Once back down I grabbed another cab to The Old Town. I was so pleased it was a Sunday as the entire historic quarter is shut down to vehicles. Thousands of locals and tourists were busy shopping, visiting cathedrals and slurping on gelato on the streets. I spent the next few hours visiting 11 cathedrals, a monestary and the cities famous basilica (which also tested my new found height phobia as I was forced to climb incredibly precarious and steep steps to reach the pinnacle). On Sunday’s live musical, folk and dramatic performances are showcased in the various squares. What a lively city Quito can be!

I took a break at Heladeria San Agustin where the Alvarez Andino family has been making helados de paila (ice cream handmade in big copper bowls) since 1858, making this Quito’s oldest ice-cream parlor and an absolute must for ice-cream fans. Made with real fruit juices, they’re more akin to sorbets. I enjoyed chocolate and coconut and had the opportunity to watch the masters in the back room prepare their raspberry flavour.
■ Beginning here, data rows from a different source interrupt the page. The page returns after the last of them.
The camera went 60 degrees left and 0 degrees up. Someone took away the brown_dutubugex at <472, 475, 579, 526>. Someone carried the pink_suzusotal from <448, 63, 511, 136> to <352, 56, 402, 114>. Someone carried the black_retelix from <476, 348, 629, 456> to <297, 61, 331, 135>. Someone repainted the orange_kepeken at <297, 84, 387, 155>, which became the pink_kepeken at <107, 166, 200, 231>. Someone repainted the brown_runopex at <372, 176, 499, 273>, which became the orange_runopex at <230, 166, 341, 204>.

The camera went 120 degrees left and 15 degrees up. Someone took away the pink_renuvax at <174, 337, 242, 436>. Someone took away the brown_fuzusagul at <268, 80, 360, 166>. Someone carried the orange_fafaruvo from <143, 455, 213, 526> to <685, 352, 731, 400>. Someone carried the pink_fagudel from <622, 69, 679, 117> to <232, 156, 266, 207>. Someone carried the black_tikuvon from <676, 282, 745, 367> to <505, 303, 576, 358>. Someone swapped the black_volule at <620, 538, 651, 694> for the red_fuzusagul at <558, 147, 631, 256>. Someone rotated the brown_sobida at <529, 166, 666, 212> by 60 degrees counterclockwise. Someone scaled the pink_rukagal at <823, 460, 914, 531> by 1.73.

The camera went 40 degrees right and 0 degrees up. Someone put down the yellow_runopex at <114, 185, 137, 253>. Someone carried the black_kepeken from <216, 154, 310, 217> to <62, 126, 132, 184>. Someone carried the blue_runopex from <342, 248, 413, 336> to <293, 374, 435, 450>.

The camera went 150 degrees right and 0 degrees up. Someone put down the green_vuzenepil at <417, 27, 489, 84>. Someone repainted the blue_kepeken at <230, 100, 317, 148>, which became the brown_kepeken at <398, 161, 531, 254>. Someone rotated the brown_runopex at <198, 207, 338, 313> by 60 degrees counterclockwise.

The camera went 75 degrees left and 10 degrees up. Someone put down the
Once finished my Old Town tour I grabbed a cab back to my hotel where I stopped on the way at a Shwarma and Hooka street side restaurant that I had been eying the last few days. I enjoyed two chicken shwarmas and a large Pilsner while relaxing in the shade. Back at my hotel I packed up and headed for bed early. I had to set my alarm (with great hesitation) for 5am for my early morning transfer to the airport: Galapagos bound!